FLUKER posts have given Western Port residents and visitors a novel way to monitor and appreciate their natural environment.
The posts were installed by the Department of Environment, Land, Water and Planning as part of a “citizen science system” in which people can contribute to the natural environment by taking photos from fixed points (Fluker posts) and sending them to firstname.lastname@example.org which acts as central depository.
Three posts have been installed near Lord Somers Camp allowing people to send their images to a database where information about the local foreshore and ecosystem can be collated. Two of the posts are at the mouth of Merricks Creek, with another nearby.
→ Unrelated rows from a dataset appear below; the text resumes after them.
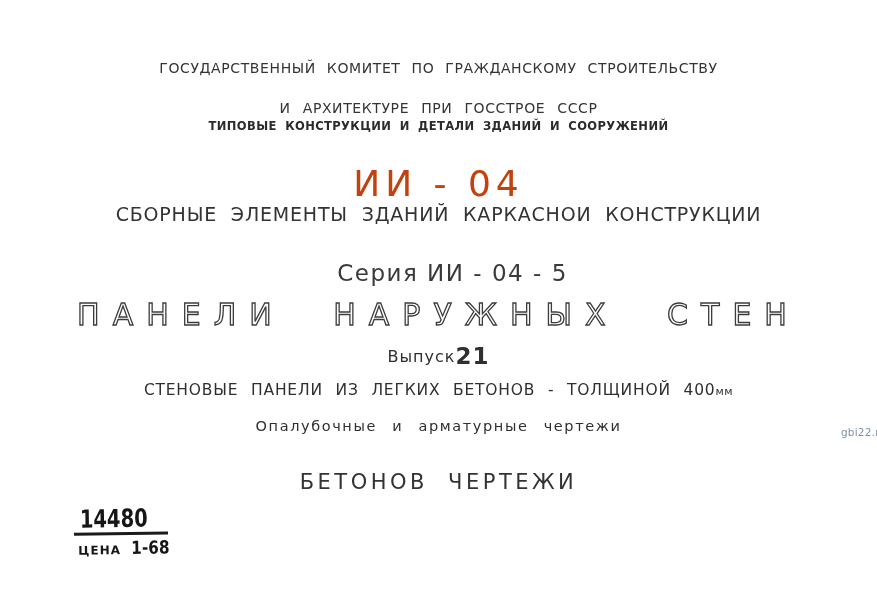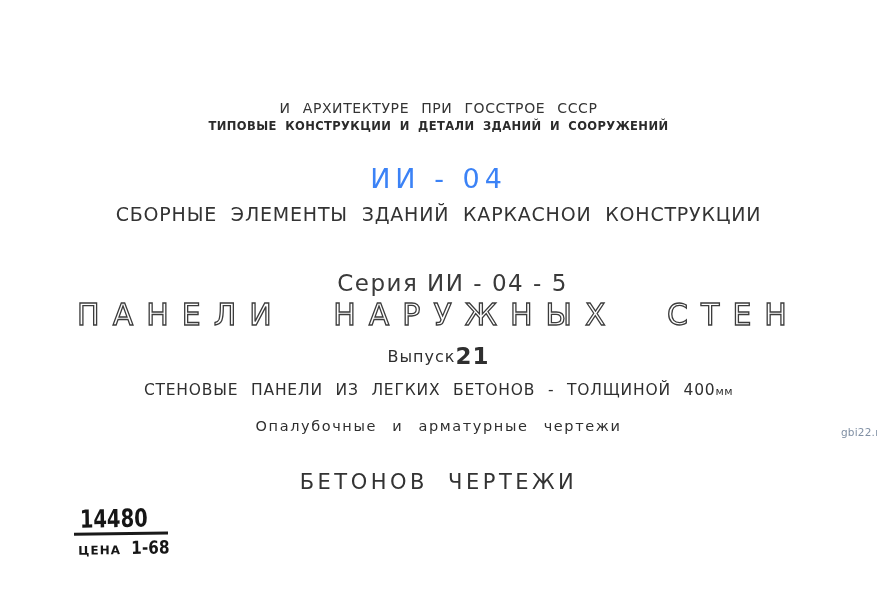--- a/index.html
+++ b/index.html
@@ -179,6 +179,7 @@
 
 <div class="page">
 
+  <div class="line hdr1">ГОСУДАРСТВЕННЫЙ КОМИТЕТ ПО ГРАЖДАНСКОМУ СТРОИТЕЛЬСТВУ</div>
 
   <div class="line hdr2">И АРХИТЕКТУРЕ ПРИ ГОССТРОЕ СССР</div>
Each Fluker post is shaped so that digital cameras, including those in mobile phones, can be placed in the camera cradle, allowing the same perspective to be recorded over time.
“DELWP is pleased the communities of Balnarring Beach and Somers and guests of Lord Somers Camp have such an easy way to help monitor the estuary and foreshore in this area,” land, planning and approvals regional manager Chris Padovani said.
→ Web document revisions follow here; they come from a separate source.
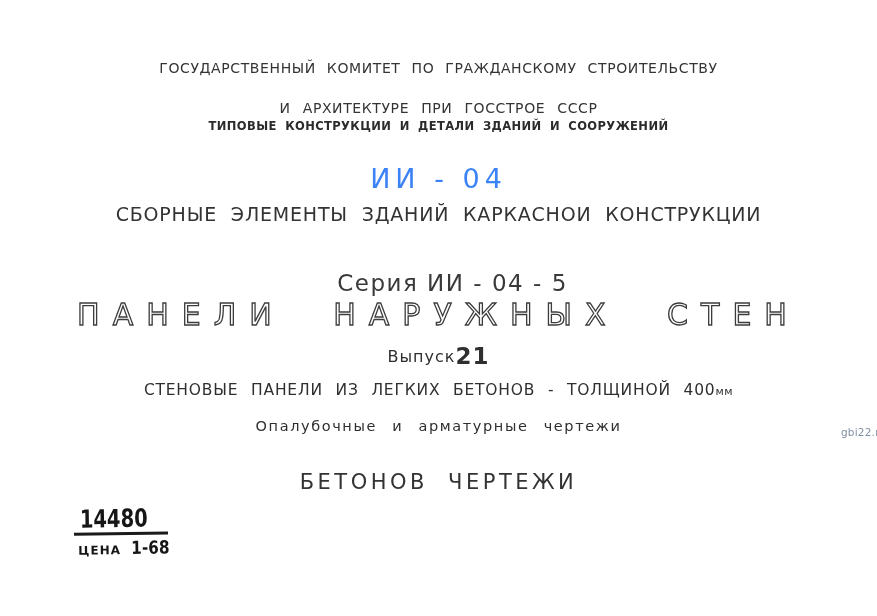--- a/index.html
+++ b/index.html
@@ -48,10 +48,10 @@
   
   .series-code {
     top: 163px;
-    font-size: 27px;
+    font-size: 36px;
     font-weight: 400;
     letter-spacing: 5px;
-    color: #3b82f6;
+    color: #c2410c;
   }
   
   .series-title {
“We supported the installation of the posts because we know the benefits of community involvement when it comes to monitoring and protecting beautiful coastal areas like Balnarring Beach and Somers.”
Lord Somers Camp and Power House CEO Mark Thomson said: “This project has empowered the community and volunteers of Lord Somers Camp and Power House to play an active role in monitoring a complex coastal ecosystem. Engaging the locals in environmental monitoring and management is an important long term strategy.”
The Fluker post project started in 2008 and there are now more than 100 in Victoria.
The Balnarring Beach Foreshore Committee combined with DELWP, Helen MacPherson Smith Trust and Victoria University to support the installation and use of the posts on public land.